PhoTOS: Topology Optimization of Photonic Components using a Shape Library
Rahul Kumar Padhy, Aaditya Chandrasekhar
TL;DR
PhoTOS addresses the fabrication-aware topology optimization of photonic components by combining a discrete shape library with a differentiable, latent-space representation learned by a Convo-implicit VAE. Shapes are transformed and assembled in the design domain, mapped to density and permittivity fields via a geometric projection, and optimized under performance objectives (scattering spectra) and fabrication constraints ($MFS$ and $MSD$) using gradient-based MMA with AD-based sensitivities. Key contributions include extending feature-mapping to multiple shapes, introducing the Convo-implicit VAE for continuous shape representations, and enforcing latent-space and separation constraints to ensure library-consistent designs, demonstrated on waveguide bends and mode converters.

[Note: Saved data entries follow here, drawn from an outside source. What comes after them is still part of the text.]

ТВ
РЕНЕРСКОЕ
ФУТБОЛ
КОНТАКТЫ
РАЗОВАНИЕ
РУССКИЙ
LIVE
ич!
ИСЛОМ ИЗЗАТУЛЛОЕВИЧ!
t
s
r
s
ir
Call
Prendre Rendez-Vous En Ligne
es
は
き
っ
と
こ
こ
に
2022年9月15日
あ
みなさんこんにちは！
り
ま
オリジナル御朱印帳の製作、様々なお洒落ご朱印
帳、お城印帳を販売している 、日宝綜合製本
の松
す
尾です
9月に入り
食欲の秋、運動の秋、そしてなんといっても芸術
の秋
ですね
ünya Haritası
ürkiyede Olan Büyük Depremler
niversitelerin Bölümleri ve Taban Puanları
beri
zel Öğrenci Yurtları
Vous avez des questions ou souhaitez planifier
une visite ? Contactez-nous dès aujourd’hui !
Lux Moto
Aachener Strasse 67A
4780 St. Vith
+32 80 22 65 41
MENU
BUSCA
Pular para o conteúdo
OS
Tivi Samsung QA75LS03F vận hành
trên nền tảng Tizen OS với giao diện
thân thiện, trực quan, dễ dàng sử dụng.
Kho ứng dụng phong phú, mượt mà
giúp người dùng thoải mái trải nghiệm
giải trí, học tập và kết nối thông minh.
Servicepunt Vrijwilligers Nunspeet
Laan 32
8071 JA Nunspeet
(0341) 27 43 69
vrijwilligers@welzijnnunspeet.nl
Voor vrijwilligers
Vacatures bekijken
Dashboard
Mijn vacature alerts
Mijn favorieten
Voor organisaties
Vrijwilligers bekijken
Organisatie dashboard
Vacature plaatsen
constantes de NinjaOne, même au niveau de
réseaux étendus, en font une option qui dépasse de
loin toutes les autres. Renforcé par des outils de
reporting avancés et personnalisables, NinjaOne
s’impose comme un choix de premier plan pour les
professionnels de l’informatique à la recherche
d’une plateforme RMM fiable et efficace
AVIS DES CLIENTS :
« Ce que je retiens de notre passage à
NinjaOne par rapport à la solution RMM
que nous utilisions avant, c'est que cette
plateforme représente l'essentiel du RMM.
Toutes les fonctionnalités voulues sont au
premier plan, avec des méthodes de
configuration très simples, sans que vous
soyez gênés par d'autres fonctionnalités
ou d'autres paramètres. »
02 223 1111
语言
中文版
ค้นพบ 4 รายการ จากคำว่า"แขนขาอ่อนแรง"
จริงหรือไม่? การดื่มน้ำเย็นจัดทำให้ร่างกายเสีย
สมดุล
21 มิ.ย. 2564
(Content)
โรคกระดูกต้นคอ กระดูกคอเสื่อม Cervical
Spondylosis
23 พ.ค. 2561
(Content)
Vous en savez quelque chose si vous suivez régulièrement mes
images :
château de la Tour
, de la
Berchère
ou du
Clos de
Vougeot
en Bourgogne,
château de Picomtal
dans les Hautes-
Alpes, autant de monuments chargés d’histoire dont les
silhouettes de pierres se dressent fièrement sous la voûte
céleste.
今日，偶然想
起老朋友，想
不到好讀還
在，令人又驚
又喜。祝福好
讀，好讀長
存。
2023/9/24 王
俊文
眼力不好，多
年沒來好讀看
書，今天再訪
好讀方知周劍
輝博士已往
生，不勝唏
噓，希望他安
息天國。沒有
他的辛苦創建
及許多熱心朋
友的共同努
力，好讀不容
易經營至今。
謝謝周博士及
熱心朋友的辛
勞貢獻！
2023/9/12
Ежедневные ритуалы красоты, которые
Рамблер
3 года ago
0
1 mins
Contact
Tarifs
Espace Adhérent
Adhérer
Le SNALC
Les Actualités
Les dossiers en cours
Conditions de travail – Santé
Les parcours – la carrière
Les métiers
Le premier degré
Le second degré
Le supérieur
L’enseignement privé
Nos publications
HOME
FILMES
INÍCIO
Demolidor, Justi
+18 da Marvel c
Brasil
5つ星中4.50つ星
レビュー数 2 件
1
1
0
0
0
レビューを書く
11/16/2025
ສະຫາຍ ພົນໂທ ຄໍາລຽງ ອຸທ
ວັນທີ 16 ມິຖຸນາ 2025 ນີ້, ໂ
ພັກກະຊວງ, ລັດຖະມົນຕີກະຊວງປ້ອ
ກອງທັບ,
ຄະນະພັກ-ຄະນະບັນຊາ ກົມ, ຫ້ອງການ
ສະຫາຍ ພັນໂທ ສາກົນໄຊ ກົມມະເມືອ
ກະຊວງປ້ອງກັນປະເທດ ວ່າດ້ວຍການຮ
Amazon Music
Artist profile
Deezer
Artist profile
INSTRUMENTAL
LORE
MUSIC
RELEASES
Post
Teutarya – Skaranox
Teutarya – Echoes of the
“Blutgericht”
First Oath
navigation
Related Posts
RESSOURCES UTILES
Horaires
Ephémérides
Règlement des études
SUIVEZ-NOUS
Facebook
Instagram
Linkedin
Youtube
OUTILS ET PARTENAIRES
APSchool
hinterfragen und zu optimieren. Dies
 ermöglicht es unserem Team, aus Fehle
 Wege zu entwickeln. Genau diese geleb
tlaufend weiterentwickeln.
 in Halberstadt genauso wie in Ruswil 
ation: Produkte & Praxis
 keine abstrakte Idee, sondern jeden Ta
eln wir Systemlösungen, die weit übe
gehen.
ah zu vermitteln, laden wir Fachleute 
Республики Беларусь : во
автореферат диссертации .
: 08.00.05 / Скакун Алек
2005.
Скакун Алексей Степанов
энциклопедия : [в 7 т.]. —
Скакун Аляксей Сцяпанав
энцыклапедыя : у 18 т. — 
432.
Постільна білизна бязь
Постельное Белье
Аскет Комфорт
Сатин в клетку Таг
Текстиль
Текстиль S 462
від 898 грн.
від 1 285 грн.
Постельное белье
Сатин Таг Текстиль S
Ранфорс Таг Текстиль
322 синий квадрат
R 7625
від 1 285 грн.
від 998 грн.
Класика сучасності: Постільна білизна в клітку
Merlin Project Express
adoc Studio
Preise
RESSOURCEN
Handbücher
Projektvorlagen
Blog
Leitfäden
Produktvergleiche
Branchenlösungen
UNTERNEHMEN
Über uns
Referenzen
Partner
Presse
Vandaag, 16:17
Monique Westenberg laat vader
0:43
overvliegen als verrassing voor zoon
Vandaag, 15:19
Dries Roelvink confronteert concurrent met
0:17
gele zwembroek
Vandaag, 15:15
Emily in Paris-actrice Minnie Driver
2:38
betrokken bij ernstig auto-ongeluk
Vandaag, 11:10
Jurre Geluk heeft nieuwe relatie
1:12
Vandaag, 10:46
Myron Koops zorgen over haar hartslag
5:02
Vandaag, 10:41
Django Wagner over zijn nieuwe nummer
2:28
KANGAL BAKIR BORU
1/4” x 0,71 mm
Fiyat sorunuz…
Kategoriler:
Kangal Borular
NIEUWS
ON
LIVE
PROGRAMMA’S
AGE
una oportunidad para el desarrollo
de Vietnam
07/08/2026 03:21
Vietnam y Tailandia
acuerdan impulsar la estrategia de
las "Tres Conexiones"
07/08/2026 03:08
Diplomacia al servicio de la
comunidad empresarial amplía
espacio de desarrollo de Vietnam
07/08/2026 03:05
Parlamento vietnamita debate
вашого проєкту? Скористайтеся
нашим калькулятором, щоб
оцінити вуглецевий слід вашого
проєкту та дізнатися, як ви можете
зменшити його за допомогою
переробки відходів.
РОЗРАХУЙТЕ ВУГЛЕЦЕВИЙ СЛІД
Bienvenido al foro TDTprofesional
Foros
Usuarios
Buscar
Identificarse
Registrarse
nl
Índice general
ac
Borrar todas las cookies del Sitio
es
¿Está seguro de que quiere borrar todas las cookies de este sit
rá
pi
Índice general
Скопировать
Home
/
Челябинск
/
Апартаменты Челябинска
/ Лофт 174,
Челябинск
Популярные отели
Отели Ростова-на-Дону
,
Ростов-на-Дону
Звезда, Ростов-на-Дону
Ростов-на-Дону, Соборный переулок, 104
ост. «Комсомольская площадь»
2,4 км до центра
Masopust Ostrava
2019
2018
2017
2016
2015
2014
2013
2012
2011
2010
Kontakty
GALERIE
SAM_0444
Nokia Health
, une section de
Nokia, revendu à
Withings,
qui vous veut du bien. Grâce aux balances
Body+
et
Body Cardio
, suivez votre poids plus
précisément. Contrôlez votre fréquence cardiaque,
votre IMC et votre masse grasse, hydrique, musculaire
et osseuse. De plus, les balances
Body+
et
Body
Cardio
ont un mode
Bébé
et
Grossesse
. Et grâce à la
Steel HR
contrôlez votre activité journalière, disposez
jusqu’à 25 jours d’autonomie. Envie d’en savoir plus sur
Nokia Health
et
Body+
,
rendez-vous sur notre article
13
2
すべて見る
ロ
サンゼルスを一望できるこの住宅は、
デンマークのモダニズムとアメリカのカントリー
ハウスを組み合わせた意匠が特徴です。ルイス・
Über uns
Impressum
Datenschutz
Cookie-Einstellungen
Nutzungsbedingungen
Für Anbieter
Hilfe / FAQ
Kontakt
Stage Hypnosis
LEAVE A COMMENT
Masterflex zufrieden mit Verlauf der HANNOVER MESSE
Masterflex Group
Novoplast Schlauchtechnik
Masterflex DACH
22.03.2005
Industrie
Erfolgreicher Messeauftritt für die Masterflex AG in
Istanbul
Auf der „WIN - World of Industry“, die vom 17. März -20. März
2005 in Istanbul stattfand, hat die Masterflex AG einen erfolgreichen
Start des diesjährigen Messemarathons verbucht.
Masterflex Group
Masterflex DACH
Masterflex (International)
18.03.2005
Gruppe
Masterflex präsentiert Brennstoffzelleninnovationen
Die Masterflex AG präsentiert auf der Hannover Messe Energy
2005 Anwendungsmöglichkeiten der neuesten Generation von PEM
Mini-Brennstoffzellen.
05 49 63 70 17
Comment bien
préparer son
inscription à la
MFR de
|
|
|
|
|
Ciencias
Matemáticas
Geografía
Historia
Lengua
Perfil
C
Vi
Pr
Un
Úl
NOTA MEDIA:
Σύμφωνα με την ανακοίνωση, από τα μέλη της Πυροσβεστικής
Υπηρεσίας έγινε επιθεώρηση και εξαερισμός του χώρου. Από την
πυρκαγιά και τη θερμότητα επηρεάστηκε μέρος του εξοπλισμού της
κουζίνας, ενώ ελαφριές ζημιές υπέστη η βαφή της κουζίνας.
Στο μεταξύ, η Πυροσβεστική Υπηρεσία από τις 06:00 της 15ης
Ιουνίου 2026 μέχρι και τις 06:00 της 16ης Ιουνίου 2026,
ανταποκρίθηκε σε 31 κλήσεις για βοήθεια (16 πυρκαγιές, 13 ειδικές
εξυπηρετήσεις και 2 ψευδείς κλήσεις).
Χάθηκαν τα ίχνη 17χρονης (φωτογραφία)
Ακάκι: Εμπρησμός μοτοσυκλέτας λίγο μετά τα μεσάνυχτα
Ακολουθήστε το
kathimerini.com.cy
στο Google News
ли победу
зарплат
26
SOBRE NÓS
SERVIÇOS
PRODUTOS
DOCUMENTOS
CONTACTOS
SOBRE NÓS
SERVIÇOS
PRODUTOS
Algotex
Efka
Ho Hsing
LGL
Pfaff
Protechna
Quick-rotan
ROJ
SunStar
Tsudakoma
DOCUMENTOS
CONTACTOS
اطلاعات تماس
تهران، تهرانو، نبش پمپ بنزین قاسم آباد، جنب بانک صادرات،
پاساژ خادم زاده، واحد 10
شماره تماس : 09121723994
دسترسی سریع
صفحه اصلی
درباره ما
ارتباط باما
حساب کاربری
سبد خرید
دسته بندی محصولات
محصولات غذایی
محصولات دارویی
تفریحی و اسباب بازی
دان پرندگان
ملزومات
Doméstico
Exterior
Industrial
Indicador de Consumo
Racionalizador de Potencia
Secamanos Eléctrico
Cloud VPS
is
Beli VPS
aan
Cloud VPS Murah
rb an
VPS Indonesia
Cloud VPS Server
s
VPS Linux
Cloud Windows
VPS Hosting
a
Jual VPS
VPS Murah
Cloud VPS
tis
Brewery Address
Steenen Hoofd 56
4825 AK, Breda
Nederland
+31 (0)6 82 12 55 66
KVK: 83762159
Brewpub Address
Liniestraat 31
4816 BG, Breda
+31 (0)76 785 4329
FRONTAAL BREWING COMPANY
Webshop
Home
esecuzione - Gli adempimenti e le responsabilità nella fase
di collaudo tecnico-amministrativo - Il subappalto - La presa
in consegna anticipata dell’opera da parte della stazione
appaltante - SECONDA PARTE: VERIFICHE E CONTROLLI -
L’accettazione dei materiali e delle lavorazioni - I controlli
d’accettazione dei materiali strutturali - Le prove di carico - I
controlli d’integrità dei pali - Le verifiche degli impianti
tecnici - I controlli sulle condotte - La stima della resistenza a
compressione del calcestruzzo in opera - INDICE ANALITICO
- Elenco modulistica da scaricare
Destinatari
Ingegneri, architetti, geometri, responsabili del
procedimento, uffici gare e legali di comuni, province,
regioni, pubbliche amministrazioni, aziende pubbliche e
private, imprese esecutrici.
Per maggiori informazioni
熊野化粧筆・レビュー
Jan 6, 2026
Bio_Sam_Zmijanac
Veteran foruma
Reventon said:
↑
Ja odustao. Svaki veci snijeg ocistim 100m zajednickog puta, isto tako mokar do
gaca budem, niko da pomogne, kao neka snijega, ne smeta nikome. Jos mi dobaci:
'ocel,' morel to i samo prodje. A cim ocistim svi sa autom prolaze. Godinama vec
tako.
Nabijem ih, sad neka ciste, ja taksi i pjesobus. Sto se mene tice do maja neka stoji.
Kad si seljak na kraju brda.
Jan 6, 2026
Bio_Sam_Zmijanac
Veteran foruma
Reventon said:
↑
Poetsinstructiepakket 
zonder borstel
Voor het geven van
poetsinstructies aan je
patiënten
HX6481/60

The framework yields fabricable, high-performance photonic components and opens paths for 3D extensions, larger shape libraries, and integration with more advanced fabrication models.
Abstract
Topology Optimization (TO) holds the promise of designing next-generation compact and efficient photonic components. However, ensuring the optimized designs comply with fabrication constraints imposed by semiconductor foundries remains a challenge. This work presents a TO framework that guarantees designs satisfy fabrication criteria, particularly minimum feature size and separation. Leveraging recent advancements in machine learning and feature mapping methods, our approach constructs components by transforming shapes from a predefined library, simplifying constraint enforcement. Specifically, we introduce a Convo-implicit Variational Autoencoder to encode the discrete shape library into a differentiable space, enabling gradient-based optimization. The efficacy of our framework is demonstrated through the design of several common photonic components.